• _TASK STATEMENT_
Check each line of the records below and collect those holding "Adhesive".

• _INPUT FOR THIS TASK_
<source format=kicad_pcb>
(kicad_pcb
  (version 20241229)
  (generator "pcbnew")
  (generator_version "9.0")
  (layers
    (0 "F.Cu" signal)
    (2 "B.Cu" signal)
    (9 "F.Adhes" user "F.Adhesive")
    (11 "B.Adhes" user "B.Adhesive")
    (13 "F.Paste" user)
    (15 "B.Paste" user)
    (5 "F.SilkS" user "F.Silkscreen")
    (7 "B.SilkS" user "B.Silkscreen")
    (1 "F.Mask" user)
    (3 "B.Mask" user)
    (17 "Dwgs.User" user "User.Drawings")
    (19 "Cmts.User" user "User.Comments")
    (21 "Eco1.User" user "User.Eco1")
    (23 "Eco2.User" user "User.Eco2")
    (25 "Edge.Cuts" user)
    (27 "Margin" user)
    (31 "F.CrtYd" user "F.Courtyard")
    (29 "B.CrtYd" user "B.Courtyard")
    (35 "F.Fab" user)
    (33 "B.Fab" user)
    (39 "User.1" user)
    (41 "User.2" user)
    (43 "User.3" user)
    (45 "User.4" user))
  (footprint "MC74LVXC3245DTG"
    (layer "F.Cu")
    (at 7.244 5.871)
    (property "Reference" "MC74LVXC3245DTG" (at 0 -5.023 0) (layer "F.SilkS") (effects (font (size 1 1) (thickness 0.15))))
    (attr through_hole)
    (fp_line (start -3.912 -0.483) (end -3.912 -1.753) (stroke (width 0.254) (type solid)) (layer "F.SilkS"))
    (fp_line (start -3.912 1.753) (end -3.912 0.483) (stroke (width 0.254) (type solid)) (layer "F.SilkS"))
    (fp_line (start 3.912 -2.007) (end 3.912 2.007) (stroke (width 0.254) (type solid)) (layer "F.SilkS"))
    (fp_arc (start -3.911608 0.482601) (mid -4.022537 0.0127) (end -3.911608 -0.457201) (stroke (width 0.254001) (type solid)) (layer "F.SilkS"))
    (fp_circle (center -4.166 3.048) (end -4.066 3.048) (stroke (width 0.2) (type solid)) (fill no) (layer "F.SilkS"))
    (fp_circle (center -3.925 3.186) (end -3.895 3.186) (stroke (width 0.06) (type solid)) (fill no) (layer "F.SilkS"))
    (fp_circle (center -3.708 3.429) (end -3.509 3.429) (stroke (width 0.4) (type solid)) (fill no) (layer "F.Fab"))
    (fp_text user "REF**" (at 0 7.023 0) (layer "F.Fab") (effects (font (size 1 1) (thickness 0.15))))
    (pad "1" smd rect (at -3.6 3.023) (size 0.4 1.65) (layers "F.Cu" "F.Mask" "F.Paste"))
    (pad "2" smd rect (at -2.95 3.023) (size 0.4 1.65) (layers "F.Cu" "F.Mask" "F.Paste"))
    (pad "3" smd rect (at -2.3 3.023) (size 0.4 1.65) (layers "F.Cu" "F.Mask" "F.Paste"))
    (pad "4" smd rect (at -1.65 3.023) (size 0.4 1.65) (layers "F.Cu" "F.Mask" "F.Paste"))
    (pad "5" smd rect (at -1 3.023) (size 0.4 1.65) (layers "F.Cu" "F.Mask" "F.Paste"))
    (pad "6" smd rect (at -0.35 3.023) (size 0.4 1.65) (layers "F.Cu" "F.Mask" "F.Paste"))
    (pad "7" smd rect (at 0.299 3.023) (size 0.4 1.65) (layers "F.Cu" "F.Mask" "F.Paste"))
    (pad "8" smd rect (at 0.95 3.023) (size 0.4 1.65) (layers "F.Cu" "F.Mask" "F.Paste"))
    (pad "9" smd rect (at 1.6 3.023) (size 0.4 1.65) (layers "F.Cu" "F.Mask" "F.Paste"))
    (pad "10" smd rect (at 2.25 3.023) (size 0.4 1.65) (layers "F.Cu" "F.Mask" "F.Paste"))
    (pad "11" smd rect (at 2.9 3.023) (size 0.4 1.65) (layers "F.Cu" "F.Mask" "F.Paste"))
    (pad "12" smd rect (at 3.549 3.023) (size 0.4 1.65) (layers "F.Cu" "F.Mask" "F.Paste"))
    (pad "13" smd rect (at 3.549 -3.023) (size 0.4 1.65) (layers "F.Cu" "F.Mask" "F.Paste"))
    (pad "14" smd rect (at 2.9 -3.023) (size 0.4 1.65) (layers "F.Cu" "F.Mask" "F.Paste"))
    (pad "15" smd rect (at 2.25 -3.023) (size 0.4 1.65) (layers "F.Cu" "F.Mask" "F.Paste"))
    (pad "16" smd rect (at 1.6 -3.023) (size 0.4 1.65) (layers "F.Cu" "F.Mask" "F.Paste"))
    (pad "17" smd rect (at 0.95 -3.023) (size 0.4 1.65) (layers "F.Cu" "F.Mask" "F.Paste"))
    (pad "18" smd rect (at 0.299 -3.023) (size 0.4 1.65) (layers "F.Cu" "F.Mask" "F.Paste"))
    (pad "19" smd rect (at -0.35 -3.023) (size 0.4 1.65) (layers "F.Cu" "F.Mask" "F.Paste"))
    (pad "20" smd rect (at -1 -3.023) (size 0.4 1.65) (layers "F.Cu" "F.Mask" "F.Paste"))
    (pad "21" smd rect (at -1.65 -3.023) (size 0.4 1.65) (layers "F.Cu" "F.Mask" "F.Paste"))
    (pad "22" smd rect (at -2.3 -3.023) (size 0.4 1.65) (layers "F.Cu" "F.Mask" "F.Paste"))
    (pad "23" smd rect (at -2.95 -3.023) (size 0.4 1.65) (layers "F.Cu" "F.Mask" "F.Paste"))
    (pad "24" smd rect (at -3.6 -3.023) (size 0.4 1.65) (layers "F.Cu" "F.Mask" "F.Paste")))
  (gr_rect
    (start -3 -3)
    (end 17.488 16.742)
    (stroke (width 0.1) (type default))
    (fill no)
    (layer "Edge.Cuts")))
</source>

• _EXERCISE RESPONSE_
    (9 "F.Adhes" user "F.Adhesive")
    (11 "B.Adhes" user "B.Adhesive")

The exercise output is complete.